[Transcribed page contents]
■ ■ ■ ■ ■ ■ ■
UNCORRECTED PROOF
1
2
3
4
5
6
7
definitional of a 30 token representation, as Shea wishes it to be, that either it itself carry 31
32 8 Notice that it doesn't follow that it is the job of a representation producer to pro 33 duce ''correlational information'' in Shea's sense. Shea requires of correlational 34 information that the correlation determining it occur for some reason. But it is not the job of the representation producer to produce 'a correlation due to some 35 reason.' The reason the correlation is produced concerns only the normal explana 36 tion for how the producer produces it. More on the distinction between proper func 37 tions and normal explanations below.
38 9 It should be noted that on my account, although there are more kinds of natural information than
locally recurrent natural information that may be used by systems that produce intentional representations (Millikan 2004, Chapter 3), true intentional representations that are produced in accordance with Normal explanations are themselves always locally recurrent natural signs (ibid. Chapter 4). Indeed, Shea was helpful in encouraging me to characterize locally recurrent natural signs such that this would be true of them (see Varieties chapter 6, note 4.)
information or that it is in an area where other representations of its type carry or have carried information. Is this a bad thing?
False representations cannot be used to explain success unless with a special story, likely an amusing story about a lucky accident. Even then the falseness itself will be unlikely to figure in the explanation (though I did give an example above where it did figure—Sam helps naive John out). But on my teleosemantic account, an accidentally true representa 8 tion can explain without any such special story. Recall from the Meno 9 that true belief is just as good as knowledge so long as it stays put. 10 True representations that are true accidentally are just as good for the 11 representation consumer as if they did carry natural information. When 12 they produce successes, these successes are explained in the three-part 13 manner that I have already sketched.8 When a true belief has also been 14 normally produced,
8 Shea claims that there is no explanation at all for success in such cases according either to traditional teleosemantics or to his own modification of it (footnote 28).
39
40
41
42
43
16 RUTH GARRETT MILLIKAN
■ ■ ■ ■ ■ ■ ■
Exercise aim: Retyping every entry exactly is the whole of the task.

The completed task:
UNCORRECTED PROOF
1
2
3
4
5
6
7
definitional of a 30 token representation, as Shea wishes it to be, that either it itself carry 31
32 8 Notice that it doesn't follow that it is the job of a representation producer to pro 33 duce ''correlational information'' in Shea's sense. Shea requires of correlational 34 information that the correlation determining it occur for some reason. But it is not the job of the representation producer to produce 'a correlation due to some 35 reason.' The reason the correlation is produced concerns only the normal explana 36 tion for how the producer produces it. More on the distinction between proper func 37 tions and normal explanations below.
38 9 It should be noted that on my account, although there are more kinds of natural information than
locally recurrent natural information that may be used by systems that produce intentional representations (Millikan 2004, Chapter 3), true intentional representations that are produced in accordance with Normal explanations are themselves always locally recurrent natural signs (ibid. Chapter 4). Indeed, Shea was helpful in encouraging me to characterize locally recurrent natural signs such that this would be true of them (see Varieties chapter 6, note 4.)
information or that it is in an area where other representations of its type carry or have carried information. Is this a bad thing?
False representations cannot be used to explain success unless with a special story, likely an amusing story about a lucky accident. Even then the falseness itself will be unlikely to figure in the explanation (though I did give an example above where it did figure—Sam helps naive John out). But on my teleosemantic account, an accidentally true representa 8 tion can explain without any such special story. Recall from the Meno 9 that true belief is just as good as knowledge so long as it stays put. 10 True representations that are true accidentally are just as good for the 11 representation consumer as if they did carry natural information. When 12 they produce successes, these successes are explained in the three-part 13 manner that I have already sketched.8 When a true belief has also been 14 normally produced,
8 Shea claims that there is no explanation at all for success in such cases according either to traditional teleosemantics or to his own modification of it (footnote 28).
39
40
41
42
43
16 RUTH GARRETT MILLIKAN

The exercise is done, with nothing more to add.